══ Supplied text ══

# My stable of rides



## chevytaHOE5674 (Jan 26, 2009)

Thought I would share my small stable of vehicles. 

2000 Tahoe Z71 my DD. Some minor modifications.










1988 K5 wheeling rig. Some more modifications. 









1967 Camaro Convert. Mine and My dads restoration project over the past years. 









2003 Jeep Liberty. My girlfriends DD and occasional trail bomber.


----------



## blly8325 (Jan 26, 2009)

*Rides*

Nice rides, those Chevy's are sweeet.. Keep up the good work!!


----------



## chevytaHOE5674 (Feb 12, 2009)

Forgot a picture of the plow truck. Beater chevy that just won't die.


----------



## Freakingstang (Feb 12, 2009)

sweet, for a chebby....lol


----------



## chevytaHOE5674 (Feb 12, 2009)

Freakingstang said:


> sweet, for a chebby....lol



I used to have a ford...... It went bye bye


----------



## NYCHA FORESTER (Feb 13, 2009)

That picture of the Blazer in the mud almost looks like it was backed in to the mud.

═══
══ Exercise input ══

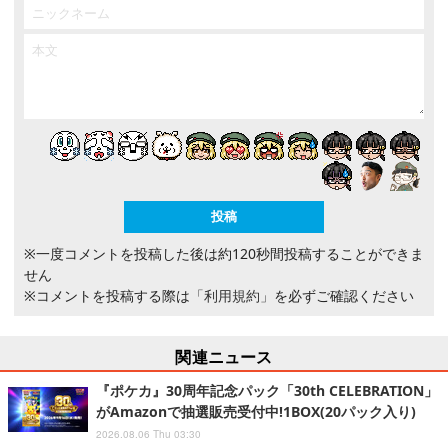
※一度コメントを投稿した後は約120秒間投稿することができま
せん
※コメントを投稿する際は
「利用規約」
を必ずご確認ください
関連ニュース
『ポケカ』30周年記念パック「30th CELEBRATION」
がAmazonで抽選販売受付中!1BOX(20パック入り)
2026.08.06 Thu 03:30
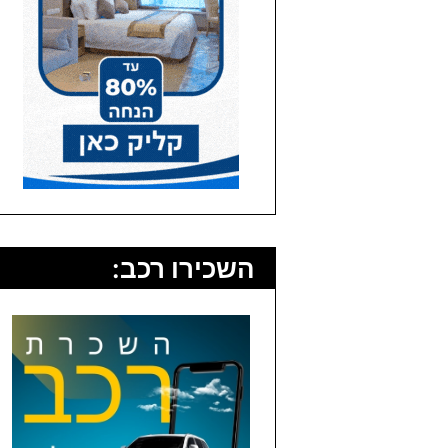
השכירו רכב:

═══

Directions:
1. In the thread about the stable of rides, what year is the Camaro convertible?
2. Write out every line of the entries word for word, leaving the pictures out.

Task results:
1. 1967

2.
※一度コメントを投稿した後は約120秒間投稿することができま
せん
※コメントを投稿する際は
「利用規約」
を必ずご確認ください
関連ニュース
『ポケカ』30周年記念パック「30th CELEBRATION」
がAmazonで抽選販売受付中!1BOX(20パック入り)
2026.08.06 Thu 03:30
השכירו רכב:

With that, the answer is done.